### TO DO
Quote all entries in full, exactly.

### AVAILABLE RECORDS
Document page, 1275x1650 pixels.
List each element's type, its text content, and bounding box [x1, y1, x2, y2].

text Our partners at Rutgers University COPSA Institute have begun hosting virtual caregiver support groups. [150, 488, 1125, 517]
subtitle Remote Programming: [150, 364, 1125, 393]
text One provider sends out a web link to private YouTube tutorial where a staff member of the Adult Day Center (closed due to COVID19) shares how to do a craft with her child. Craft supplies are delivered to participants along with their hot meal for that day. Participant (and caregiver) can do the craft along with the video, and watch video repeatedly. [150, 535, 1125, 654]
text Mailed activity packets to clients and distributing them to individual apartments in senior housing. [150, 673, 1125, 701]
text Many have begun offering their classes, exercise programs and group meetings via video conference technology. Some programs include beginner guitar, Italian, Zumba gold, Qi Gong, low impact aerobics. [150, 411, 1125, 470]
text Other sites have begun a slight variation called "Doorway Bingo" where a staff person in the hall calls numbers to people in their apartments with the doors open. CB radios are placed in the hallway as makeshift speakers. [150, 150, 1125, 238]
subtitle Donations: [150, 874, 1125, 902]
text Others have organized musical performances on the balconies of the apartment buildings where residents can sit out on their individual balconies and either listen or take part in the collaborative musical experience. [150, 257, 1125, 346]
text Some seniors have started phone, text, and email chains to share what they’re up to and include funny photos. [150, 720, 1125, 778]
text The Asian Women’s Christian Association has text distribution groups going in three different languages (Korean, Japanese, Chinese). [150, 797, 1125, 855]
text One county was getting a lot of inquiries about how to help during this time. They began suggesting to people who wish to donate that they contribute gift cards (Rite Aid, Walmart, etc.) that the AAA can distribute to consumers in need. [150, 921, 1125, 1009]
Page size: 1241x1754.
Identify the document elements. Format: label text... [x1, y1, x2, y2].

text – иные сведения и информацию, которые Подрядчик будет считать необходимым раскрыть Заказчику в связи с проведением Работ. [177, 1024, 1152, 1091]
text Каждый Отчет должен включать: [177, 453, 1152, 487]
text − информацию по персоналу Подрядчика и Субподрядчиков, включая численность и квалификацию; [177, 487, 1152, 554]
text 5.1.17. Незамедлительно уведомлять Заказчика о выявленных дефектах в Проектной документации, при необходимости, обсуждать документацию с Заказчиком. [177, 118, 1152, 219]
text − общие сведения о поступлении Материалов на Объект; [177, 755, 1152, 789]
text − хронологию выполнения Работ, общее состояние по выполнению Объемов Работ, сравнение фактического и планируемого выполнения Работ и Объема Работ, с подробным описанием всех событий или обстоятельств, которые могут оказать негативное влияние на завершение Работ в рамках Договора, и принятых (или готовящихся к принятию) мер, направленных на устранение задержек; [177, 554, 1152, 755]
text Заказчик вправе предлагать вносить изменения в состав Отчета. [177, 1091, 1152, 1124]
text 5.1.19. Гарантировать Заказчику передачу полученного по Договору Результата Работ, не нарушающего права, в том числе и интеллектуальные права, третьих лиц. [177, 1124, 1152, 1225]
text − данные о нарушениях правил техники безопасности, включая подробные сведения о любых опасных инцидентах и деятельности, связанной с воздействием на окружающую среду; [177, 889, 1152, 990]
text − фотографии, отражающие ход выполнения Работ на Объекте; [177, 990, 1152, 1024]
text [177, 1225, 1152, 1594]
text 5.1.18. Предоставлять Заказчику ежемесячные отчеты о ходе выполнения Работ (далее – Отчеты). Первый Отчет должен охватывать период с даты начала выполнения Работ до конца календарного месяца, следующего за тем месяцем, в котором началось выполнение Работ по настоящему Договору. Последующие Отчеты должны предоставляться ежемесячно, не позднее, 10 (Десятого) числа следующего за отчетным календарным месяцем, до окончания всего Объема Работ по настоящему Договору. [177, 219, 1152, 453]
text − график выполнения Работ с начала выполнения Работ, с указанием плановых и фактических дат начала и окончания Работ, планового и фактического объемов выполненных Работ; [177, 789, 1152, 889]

### TASK SOLUTION
Document page, 1275x1650 pixels.
List each element's type, its text content, and bounding box [x1, y1, x2, y2].

text Our partners at Rutgers University COPSA Institute have begun hosting virtual caregiver support groups. [150, 488, 1125, 517]
subtitle Remote Programming: [150, 364, 1125, 393]
text One provider sends out a web link to private YouTube tutorial where a staff member of the Adult Day Center (closed due to COVID19) shares how to do a craft with her child. Craft supplies are delivered to participants along with their hot meal for that day. Participant (and caregiver) can do the craft along with the video, and watch video repeatedly. [150, 535, 1125, 654]
text Mailed activity packets to clients and distributing them to individual apartments in senior housing. [150, 673, 1125, 701]
text Many have begun offering their classes, exercise programs and group meetings via video conference technology. Some programs include beginner guitar, Italian, Zumba gold, Qi Gong, low impact aerobics. [150, 411, 1125, 470]
text Other sites have begun a slight variation called "Doorway Bingo" where a staff person in the hall calls numbers to people in their apartments with the doors open. CB radios are placed in the hallway as makeshift speakers. [150, 150, 1125, 238]
subtitle Donations: [150, 874, 1125, 902]
text Others have organized musical performances on the balconies of the apartment buildings where residents can sit out on their individual balconies and either listen or take part in the collaborative musical experience. [150, 257, 1125, 346]
text Some seniors have started phone, text, and email chains to share what they’re up to and include funny photos. [150, 720, 1125, 778]
text The Asian Women’s Christian Association has text distribution groups going in three different languages (Korean, Japanese, Chinese). [150, 797, 1125, 855]
text One county was getting a lot of inquiries about how to help during this time. They began suggesting to people who wish to donate that they contribute gift cards (Rite Aid, Walmart, etc.) that the AAA can distribute to consumers in need. [150, 921, 1125, 1009]
Page size: 1241x1754.
Identify the document elements. Format: label text... [x1, y1, x2, y2].

text – иные сведения и информацию, которые Подрядчик будет считать необходимым раскрыть Заказчику в связи с проведением Работ. [177, 1024, 1152, 1091]
text Каждый Отчет должен включать: [177, 453, 1152, 487]
text − информацию по персоналу Подрядчика и Субподрядчиков, включая численность и квалификацию; [177, 487, 1152, 554]
text 5.1.17. Незамедлительно уведомлять Заказчика о выявленных дефектах в Проектной документации, при необходимости, обсуждать документацию с Заказчиком. [177, 118, 1152, 219]
text − общие сведения о поступлении Материалов на Объект; [177, 755, 1152, 789]
text − хронологию выполнения Работ, общее состояние по выполнению Объемов Работ, сравнение фактического и планируемого выполнения Работ и Объема Работ, с подробным описанием всех событий или обстоятельств, которые могут оказать негативное влияние на завершение Работ в рамках Договора, и принятых (или готовящихся к принятию) мер, направленных на устранение задержек; [177, 554, 1152, 755]
text Заказчик вправе предлагать вносить изменения в состав Отчета. [177, 1091, 1152, 1124]
text 5.1.19. Гарантировать Заказчику передачу полученного по Договору Результата Работ, не нарушающего права, в том числе и интеллектуальные права, третьих лиц. [177, 1124, 1152, 1225]
text − данные о нарушениях правил техники безопасности, включая подробные сведения о любых опасных инцидентах и деятельности, связанной с воздействием на окружающую среду; [177, 889, 1152, 990]
text − фотографии, отражающие ход выполнения Работ на Объекте; [177, 990, 1152, 1024]
text [177, 1225, 1152, 1594]
text 5.1.18. Предоставлять Заказчику ежемесячные отчеты о ходе выполнения Работ (далее – Отчеты). Первый Отчет должен охватывать период с даты начала выполнения Работ до конца календарного месяца, следующего за тем месяцем, в котором началось выполнение Работ по настоящему Договору. Последующие Отчеты должны предоставляться ежемесячно, не позднее, 10 (Десятого) числа следующего за отчетным календарным месяцем, до окончания всего Объема Работ по настоящему Договору. [177, 219, 1152, 453]
text − график выполнения Работ с начала выполнения Работ, с указанием плановых и фактических дат начала и окончания Работ, планового и фактического объемов выполненных Работ; [177, 789, 1152, 889]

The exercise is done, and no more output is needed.